** AIM OF THE TASK **
Reproduce every line of the listing word for word, leaving out the pictures.

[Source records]
*-*-*

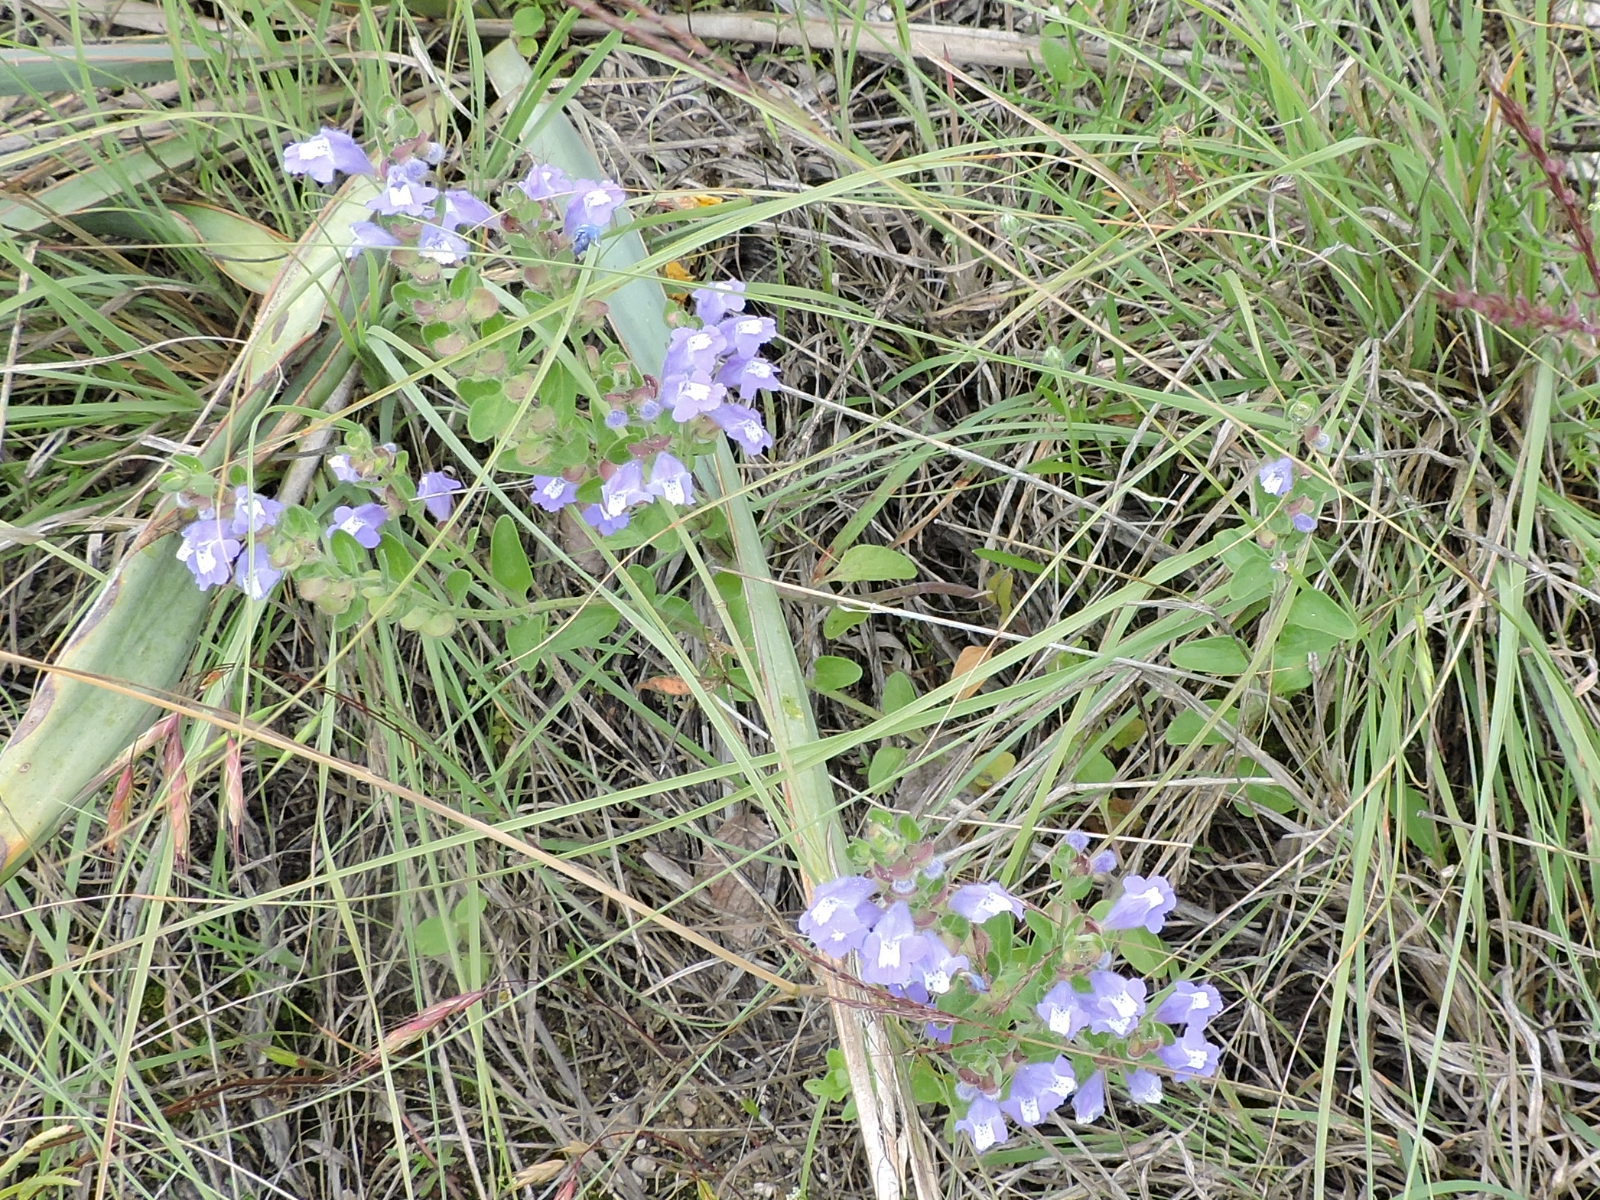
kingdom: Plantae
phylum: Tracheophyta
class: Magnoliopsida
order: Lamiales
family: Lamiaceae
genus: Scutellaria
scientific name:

*-*-*

** RIGHT ANSWER **
kingdom: Plantae
phylum: Tracheophyta
class: Magnoliopsida
order: Lamiales
family: Lamiaceae
genus: Scutellaria
scientific name:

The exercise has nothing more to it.